A First-Year Ampersand Program

Shakespeare's Globe: All the World's a Stage

Why—more than 400 years later—do we continue to read the works of William Shakespeare?  Why do we continue to stage his plays, identify with his characters, and communicate our thoughts in his language?  Why do his poems and plays retain their vibrancy and immediacy, even today?

This course invites students to answer these questions by inhabiting Shakespeare’s language from the inside and out—breathing in the words of his characters with creative and careful study, while moving out to fully engage the text in performance.  Reading plays, watching films, listening to monologues, voicing dialogue, physically enacting fight scenes, and even navigating plots with joysticks, students will develop deep appreciation for the writer who is the original GOAT—the greatest of all time.

In this two-semester course, we will read and study Shakespeare’s plays in their historical context, learning about the original practices used in performance at both the Elizabethan and Jacobean court theatres as well as the public theatres on the South Bank of the Thames.  We will also consider them as adaptable playscripts that have been rewritten over the past 400 years, reinterpreted at different times by different actors in different cultures the world over.  Students will contribute to this performance repertoire with their own 21st-century interpretations, striding the stage of the reconstructed Globe Theatre in a capstone experience that concludes the course with a summer trip to London.  If all the world’s a stage, come be a player in it! 

How to Apply

The application process for first-year programs and seminars opens on Thursday, May 12, at 4 p.m. (CT) and closes on Monday, May 16, at noon (CT). You will need your WUSTL Key to apply, so please be sure to sign up for your WUSTL Key by Tuesday, May 10 to give it 24 hours to activate. There will be a link to the application webform on the First-Year Programs homepage during this time for you to sign up. A statement of interest (no more than 500 words) is required when you submit your application online.

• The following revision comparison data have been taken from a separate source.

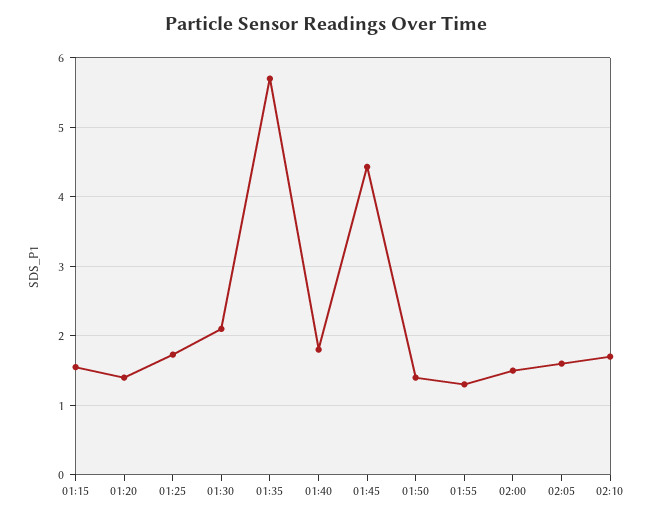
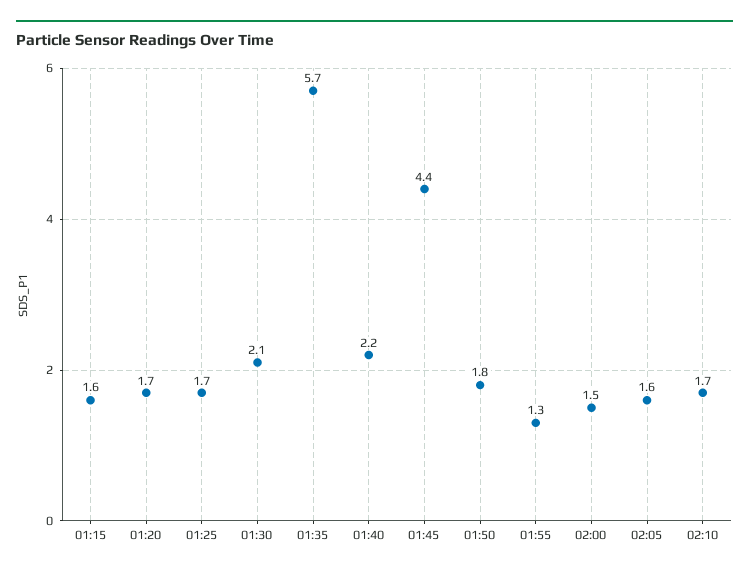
01:20: 1.4 -> 1.7
01:40: 1.8 -> 2.2
01:50: 1.4 -> 1.8

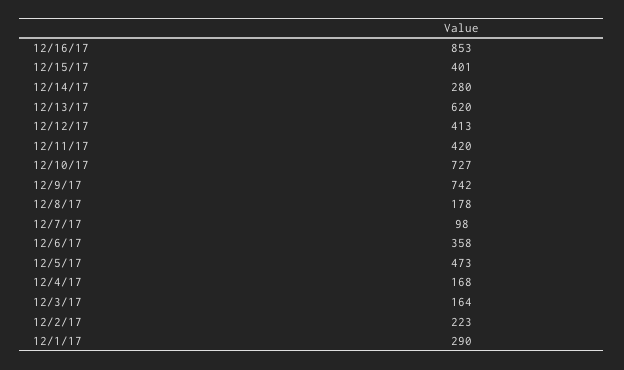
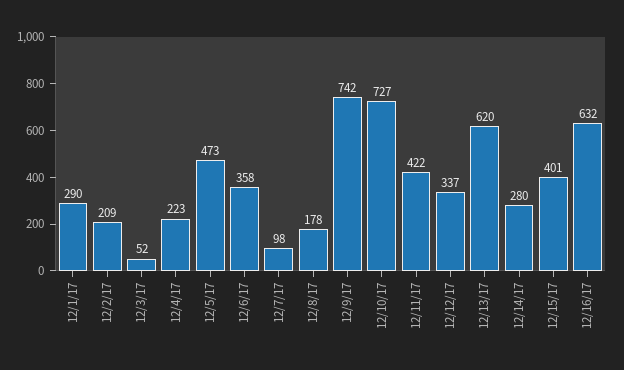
12/16/17: 853 -> 632
12/12/17: 413 -> 337
12/11/17: 420 -> 422
12/4/17: 168 -> 223
12/3/17: 164 -> 52
12/2/17: 223 -> 209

first year programs homepage


In the fall semester, we begin by laying the groundwork for understanding Shakespeare’s plays as actors do.  Learning how to read for character as well as narrative will come quickly as we study the language of his poetry, learning to unpack it for vital information such as spatial cues for blocking (often essential to comedy!), character motivation (in soliloquies and asides), and philosophical themes of cultural and historical import.  With a focus on Shakespeare’s craft as it develops in his sonnets and early plays, we will begin to build our acting chops with both in-class workshops and zoom lectures from the staff at the Globe Theatre in London.

In the spring semester, we will continue to build on this foundation, looking at how Shakespeare’s plays have been staged over the course of the past 400 years, but also critically reappraising that history.  What do we mean by “original practices”?  Are they necessary to understanding Shakespeare’s plays?  Is meaning contingent upon audience assumptions in the moment of production?  How do we deal with changing cultural attitudes toward gender, race, class, religion, and nation?  As we will see, one of the reasons Shakespeare’s plays continue to make meaning for audiences around the world today is because they are subtle and complex and invite new interpretations with every generation.

An optional summer trip to London will cap off the course, allowing students to stride the stage of the reconstructed Globe Theatre in scenes rehearsed throughout the year.  Workshops with professional actors, guest lectures by leading scholars, side trips to sites of interest (including Shakespeare’s birthplace in Stratford-upon-Avon), along with nightly outings to professional theatre productions will make for a memorable experience to last a lifetime!


*This Ampersand Program typically has an international travel component, which could be affected by federal and local guidelines related to health, safety, and security considerations. This program's main academic component will not be affected.